La méthodologie et le chronogramme proposés sont-ils cohérents et réalistes pour garantir la  réalisation effective  des produits attendus de la mission ?

30

Total Note technique

100

Seront jugées qualifiées, les propositions techniques qui obtiendront 70% de la note maximale de 100 point ; cette note technique sera pondérée à 70%.

Les propositions financières

Dans une deuxième étape du processus d’évaluation, les enveloppes financières seront ouvertes et les offres financières comparées ; une note financière sera calculée pour chaque proposition sur la base de la formule :

Note financière A = [(Offre financière la moins disante)/Offre financière de A] x 30

Le consultant avec le cumul de notes (Technique pondérée + Financière) le plus élevé sera retenu pour le contrat.
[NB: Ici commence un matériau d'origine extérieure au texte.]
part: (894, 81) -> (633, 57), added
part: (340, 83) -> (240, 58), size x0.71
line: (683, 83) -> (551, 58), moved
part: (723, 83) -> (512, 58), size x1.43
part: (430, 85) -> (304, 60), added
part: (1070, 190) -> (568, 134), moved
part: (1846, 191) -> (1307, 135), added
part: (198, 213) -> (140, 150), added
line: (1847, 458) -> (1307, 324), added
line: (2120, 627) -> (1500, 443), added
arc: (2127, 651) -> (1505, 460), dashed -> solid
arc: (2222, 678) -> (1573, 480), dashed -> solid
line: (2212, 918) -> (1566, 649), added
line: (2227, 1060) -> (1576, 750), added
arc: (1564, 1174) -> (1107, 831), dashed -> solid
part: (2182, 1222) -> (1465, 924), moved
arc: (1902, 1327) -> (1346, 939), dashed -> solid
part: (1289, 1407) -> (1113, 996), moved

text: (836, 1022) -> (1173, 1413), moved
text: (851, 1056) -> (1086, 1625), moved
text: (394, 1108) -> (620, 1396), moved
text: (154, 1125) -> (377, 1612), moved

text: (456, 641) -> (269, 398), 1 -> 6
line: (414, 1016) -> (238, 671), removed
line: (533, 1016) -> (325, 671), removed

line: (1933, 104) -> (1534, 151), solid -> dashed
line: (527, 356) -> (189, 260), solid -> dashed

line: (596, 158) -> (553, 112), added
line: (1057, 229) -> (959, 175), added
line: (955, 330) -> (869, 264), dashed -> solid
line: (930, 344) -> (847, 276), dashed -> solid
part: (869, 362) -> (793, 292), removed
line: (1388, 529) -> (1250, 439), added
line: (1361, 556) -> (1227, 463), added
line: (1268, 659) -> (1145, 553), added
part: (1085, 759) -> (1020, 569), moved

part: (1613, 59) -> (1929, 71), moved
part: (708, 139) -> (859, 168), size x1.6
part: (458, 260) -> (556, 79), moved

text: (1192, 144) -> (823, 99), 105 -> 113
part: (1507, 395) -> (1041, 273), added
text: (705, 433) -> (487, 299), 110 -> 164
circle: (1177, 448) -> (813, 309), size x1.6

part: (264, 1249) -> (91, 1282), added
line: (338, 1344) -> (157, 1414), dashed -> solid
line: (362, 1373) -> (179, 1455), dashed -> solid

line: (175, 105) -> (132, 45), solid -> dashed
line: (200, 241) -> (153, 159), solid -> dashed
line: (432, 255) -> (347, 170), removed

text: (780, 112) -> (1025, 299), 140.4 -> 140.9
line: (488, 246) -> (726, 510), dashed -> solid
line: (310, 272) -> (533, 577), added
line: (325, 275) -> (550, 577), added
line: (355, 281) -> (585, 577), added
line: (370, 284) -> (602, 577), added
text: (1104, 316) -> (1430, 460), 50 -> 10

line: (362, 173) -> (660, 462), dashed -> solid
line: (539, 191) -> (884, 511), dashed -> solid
IX. Modalités de soumission des offres 

Les dossiers des candidatures (structures ou personnes indépendantes) doivent être envoyés par email, au plus tard le 31/07/2020 à 16h00, à l’adresse suivante : raphael.yimga@trocaire.org avec comme objet du mail : « Avis d’appel à candidature – Analyse des conflits dans le territoire d’Irumu », avec copies à jean.mopembe@trocaire.orgsalvador.safari@trocaire.org et bodin.ndabita@trocaire.org .

Après examen des dossiers par le Comité de dépouillement, le (la) candidat(e) retenu(e) sera contacté (e) directement par Trocaire. 

NB : Aucun dossier transmis ne sera rendu aux postulants.